He landed in what had once been the Plaza of Broken Moons, and also in a state of some shock. There were fountains. There had been fountains before, of course, but they had oozed rather than played and they had looked like thin soup. There were milky flagstones underfoot, with little glittery bits in. And, although the sun was sitting on the horizon like half a breakfast grapefruit, there was hardly anyone around. Normally Ankh was permanently crowded, the actual shade of the sky being a mere background detail.

Smoke drifted over the city in long greasy coils from the crown of boiling air above the University. It was the only movement, apart from the fountains.

Rincewind had always been rather proud of the fact that he always felt alone, even in the teeming city, but it was even worse being alone when he was by himself.

He rolled up the carpet and slung it over one shoulder and padded through the haunted streets towards the University.

The gates hung open to the wind. Most of the buildings looked half ruined by misses and ricochets.

The tower of sourcery, far too high to be real, seemed to be unscathed. Not so the old Tower of Art. Half the magic aimed at the tower next door seemed to have rebounded on it. Parts of it had melted and started to run; some parts glowed, some parts had crystallised, a few parts seemed to have twisted partly out of the normal three dimensions. It made you feel sorry even for stone that it should have to undergo such treatment. In fact nearly everything had happened to the tower except actual collapse. It looked so beaten that possibly even gravity had given up on it.

Rincewind sighed, and padded around the base of the tower towards the Library.

Towards where the Library had been.

There was the arch of the doorway, and most of the walls were still standing, but a lot of the roof had fallen in and everything was blackened by soot.

Rincewind stood and stared for a long time.

Then he dropped the carpet and ran, stumbling and sliding through the rubble that half-blocked the doorway. The stones were still warm underfoot. Here and there the wreckage of a bookcase still smouldered.

Anyone watching would have seen Rincewind dart backwards and forwards across the shimmering heaps, scrabbling desperately among them, throwing aside charred furniture, pulling aside lumps of fallen roof with less than superhuman strength.

They would have seen him pause once or twice to get his breath back, then dive in again, cutting his hands on shards of half-molten glass from the dome of the roof.

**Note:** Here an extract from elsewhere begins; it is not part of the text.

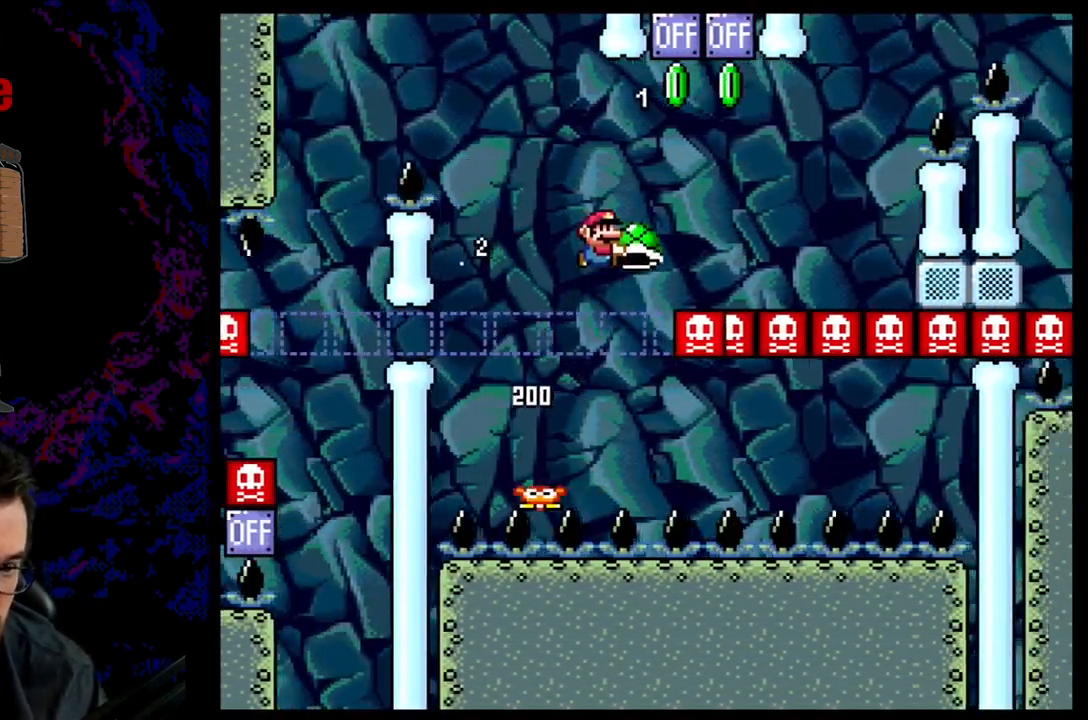
{"buttons": ["B", "Y", "DPAD_LEFT"], "events": [[17, "Y", "up"], [117, "Y", "down"], [133, "DPAD_RIGHT", "up"], [150, "DPAD_LEFT", "down"], [183, "DPAD_UP", "up"], [283, "DPAD_LEFT", "up"], [300, "DPAD_RIGHT", "down"], [467, "DPAD_RIGHT", "up"], [500, "DPAD_LEFT", "down"]]}
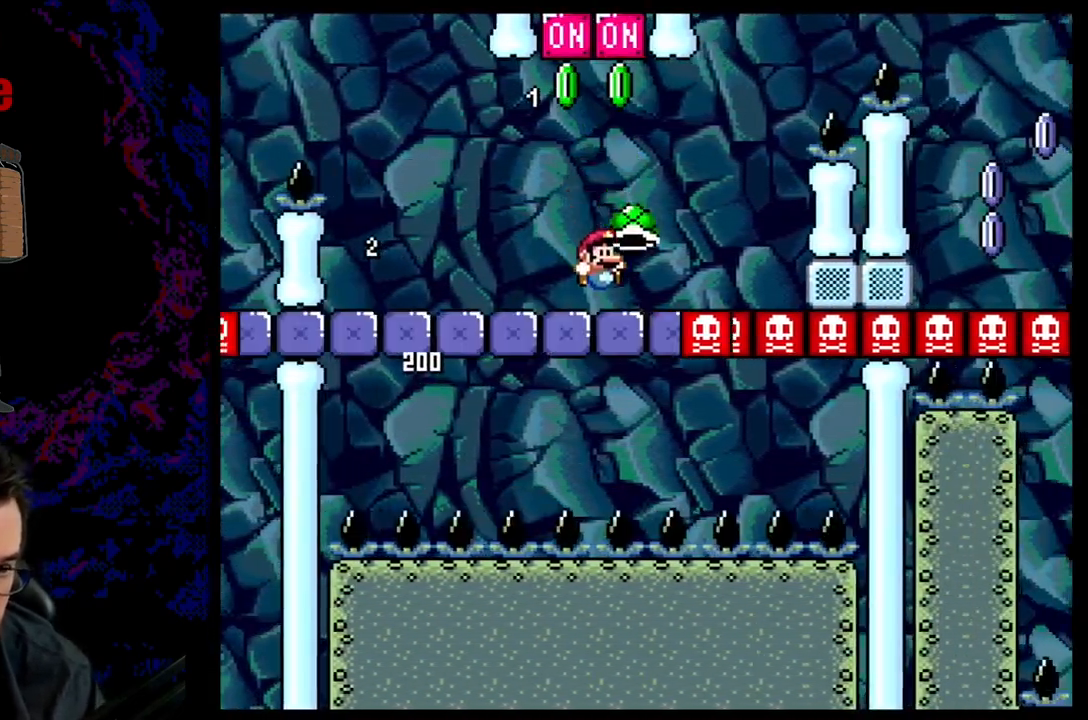
{"buttons": ["Y", "DPAD_RIGHT"], "events": [[83, "DPAD_LEFT", "up"], [150, "B", "up"], [283, "Y", "up"], [400, "Y", "down"], [450, "DPAD_RIGHT", "down"]]}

They would have noticed that he seemed to be sobbing.

Eventually his questing fingers touched something warm and soft.

The frantic wizard heaved a charred roof beam aside, scrabbled through a drift of fallen tiles and peered down.

There, half squashed by the beam and baked brown by the fire, was a large bunch of overripe, squashy bananas.

He picked one up, very carefully, and sat and watched it for some time until the end fell off.

Then he ate it.

———

‘We shouldn’t have let him go like that,’ said Conina.

‘How could we have stopped him, O beauteous doe-eyed eaglet?’

‘But he may do something stupid!’

‘I should think that is very likely,’ said Creosote primly.

‘While we do something clever and sit on a baking beach with nothing to eat or drink, is that it?’

‘You could tell me a story,’ said Creosote, trembling slightly.

‘Shut up.’

The Seriph ran his tongue over his lips.

‘I suppose a quick anecdote is out of the question?’ he croaked.

Conina sighed. ‘There’s more to life than narrative, you know.’

‘Sorry. I lost control a little, there.’

Now that the sun was well up the crushed-shell beach glowed like a salt flat. The sea didn’t look any better by daylight. It moved like thin oil.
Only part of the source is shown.